By Pujya Gurudev Swami Chinmayananda

Interpretation of Symbols

The Symbol of Truth Om viewed through the veil of Vasanas expresses through the instruments of: the Body (B), Mind (M), and Intellect (I). As the individual entity or ego: the Perceiver (P), Feeler (F), and Thinker (T). In the world of: Objects (O), Emotions (E), and Thoughts (T).

Understanding Our Personality

With the aim of discovering the art of personality development, the sages of the Upanishads examined life and found that an experience is not possible without three fundamental factors: The experience, the object of experience, the relationship between the two, the experiencing.

The Individual

The individual experiencer (PFT) is the subject who gains experiences of the world (OET) through the instruments of experiencing (BMI). Through the body, the person experiences the world of objects; through the mind, one experiences the world of emotions, and through the intellect, the world of ideas. When the subject identifies with the intellect, he becomes the thinker, experiencing the world of thoughts and ideas; when identified with the mind he becomes the feeler, experiencing the world of emotions and feelings; and when identified with the body, he becomes the perceiver, experiencing the world of objects. Therefore each individual acts out the various roles of a perceiver, feeler, and thinker as he seeks his happiness in the world of objects, emotions, and thoughts. In every experience in life, man contacts the world through the media of four constituent entities in him. They are his body, mind, intellect, and the Consciousness, symbolized by the symbol Om, which is the Life Principle in him.

Body, Mind, Intellect

The physical body, the densest aspect of the human personality, contains the five organs of perception and the five organs of action. The size and shape of the body differ from individual to individual, but the essential material composing it and the functions of the organs are common to all. Again, the subtlest aspect, the Consciousness, which is the core of man's composite personality, is one and same in all human beings. The variable factor in man is the mind and intellect equipment. The mind is the seat of impulses and feelings, and it is common to all living creatures. Animals also possess a mind, but man alone has the capacity to discriminate and analyze his feelings as and when they arise. He alone can allow his actions to be guided and directed by his power of discrimination instead of being driven and carried away by momentary impulses and feelings. This faculty of discrimination, this power of judgment, this capacity to discern what is to be done and what is to be avoided, is the function of the intellect. The kaleidoscopic patterns of experience are, therefore, attributed to the difference in texture and quality of the mind and intellect. In fact, it is only the mind and intellect equipment which come in contact with one another whenever there is a meeting or transaction between two individuals.
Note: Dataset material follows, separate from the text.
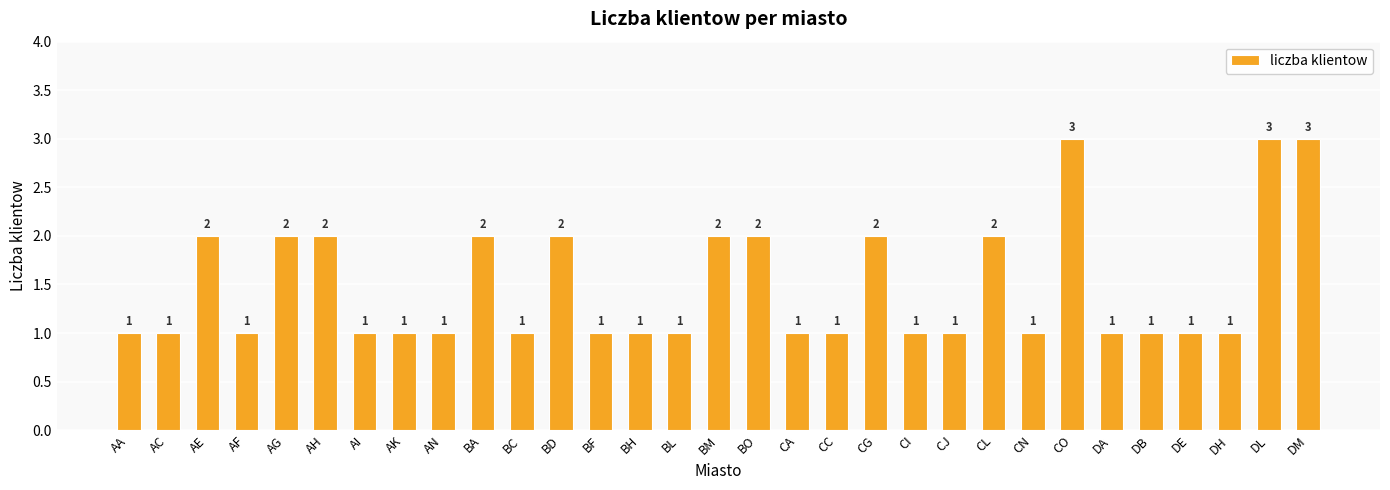

Approximately how many times larger is the value at AG compared to AE?

1.0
The quality and textures of the mind and intellect equipment differ from one individual to another, depending upon one's inherent and innate tendencies or inclinations, which are called vasanas. Vasanas create desires in the intellect; desires produce thoughts in the mind, and thoughts manifest in the form of actions at the level of the physical body. Desires, thoughts and actions are, therefore, only manifestation of vasanas in the respective individual. Each one of us thus becomes a helpless statement of our past though this impulse of vasanas. Vasanas are generated by our egocentric contacts with the world of objects, emotions and thoughts. The stronger the vasanas, the more we are subject to unconscious urges; the more we are controlled by our urges, the greater are the devastating agitations of the mind. Even when the desires are gratified, we find no lasting happiness, for the vasanas only kindle more desires. The conditions of the body, mind and intellect must be transcended in order for us to regain our true nature. The vasanas have to be changed if one's desires, thoughts and actions need correction. These tendencies or vasanas can be purified with the study of philosophy and the practice of religion, and thereby human personality can be elevated to a higher spiritual level.

Om, the Symbol of Truth

At the level of the cosmic totality, Om, the Life Principle, is called Brahman. The individual, as part of the totality, has this spark of life. At this individual level, this divine Self, Om, is also known as Atman. Due to our vasanas and the consequent desires, agitations, and actions, we are ignorant of this divine Self. Therefore, we identify with our body, mind, and intellect and their limitations. An individual is the Self as though contaminated by this ignorance. The principle by whose mere presence the intellect thinks, the mind feels, and the body perceives, is Om, the Self. As the divine Om trickles down to express itself in the various instruments of the personality, it becomes distorted by the pressure of vasanas. To achieve spiritual realization, the mind has to be purified of its desires and agitations, thus relieving it of its subjective impressions. The fewer the agitations in the mind results the fewer the vasanas; the fewer the vasanas, the quieter the mind. As the mind becomes quiet, it remains in a state of meditation. When the vasanas are completely transcended, the Self manifests of its own accord. Only then does man know his true birthright. The only method for regaining one's true nature is to vigilantly and ceaselessly divert one's mind and intellect away from preoccupation with objects, emotions, and thoughts and direct it to an awareness of the divine Self. The four yogas or spiritual paths in Hinduism: the paths of Knowledge, Devotion, Action and Mysticism, are all directed to the purification of vasanas so as to rehabilitate the mind and intellect and reconstitute the individual personality.